Set aside the ethics of hunting itself, and you find that within the act of hunting, there’s a whole world of right and wrong.

Tonight I sat in a tower stand for hours without seeing any activity from the deer population. Then, right as darkness fell, three deer came out. All of a sudden I had some decisions to make.

Whatever your opinion of the moral agency of animals, you’d probably agree if you were there with me that the decision I had to make was a moral one. I had life and death power (in the form of a rifle) in my hands – and that lends a gravity I don’t normally have in my decisions.

Should I shoot even if I don’t have a clear visual of the target? On one hand, I could see pretty clearly that I was dealing with deer. On the other hand, I couldn’t tell how large or how old they were. This is a question of responsibility and due diligence. Is it appropriate to act before I know the full details?

Should I shoot if it’s a doe? On one hand, does are great for meat provision. On the other, this doe was taking care of two yearlings. My answer was no.

There are more questions that extend beyond a single hunt:

Should you pay your local government for permission to hunt? On one hand, you don’t want to have to lie. On the other, your local bureaucrats don’t own you, your land, or the animals that live on it.
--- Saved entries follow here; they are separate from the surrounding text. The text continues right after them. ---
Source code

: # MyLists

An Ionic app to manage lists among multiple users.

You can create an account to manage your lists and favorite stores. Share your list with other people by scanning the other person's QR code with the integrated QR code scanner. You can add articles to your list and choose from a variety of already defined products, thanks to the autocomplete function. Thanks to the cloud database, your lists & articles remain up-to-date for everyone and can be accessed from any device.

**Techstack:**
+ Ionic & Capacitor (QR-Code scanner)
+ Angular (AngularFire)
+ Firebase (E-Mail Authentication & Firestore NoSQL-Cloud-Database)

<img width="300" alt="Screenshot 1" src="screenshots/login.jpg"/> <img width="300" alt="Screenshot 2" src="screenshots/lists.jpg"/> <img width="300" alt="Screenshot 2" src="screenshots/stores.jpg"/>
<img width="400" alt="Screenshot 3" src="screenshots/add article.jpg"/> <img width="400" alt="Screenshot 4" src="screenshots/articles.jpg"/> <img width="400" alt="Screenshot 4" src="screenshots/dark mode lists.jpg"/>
To what extent should you feed and attract animals to your land and to certain spots on it? On one hand, this removes only some of the randomness from hunting and supports local wildlife. On the other hand, this may unfairly reduce the hunter’s workload relative to the animal’s riskload.

It’s interesting that so many non-vegans take such care to these questions. The hunting community operates from a code of honor – which applies very much in how we relate to animals. Many of us feel a certain sense of obligation to the creatures we’re hunting.

How those obligations emerge and where they start and stop is a topic for a much longer post, but it’s interesting to see just how complicated the decision to hunt (and to shoot) can be. And it’s powerful to have the live test of making these life and death decisions of ethics.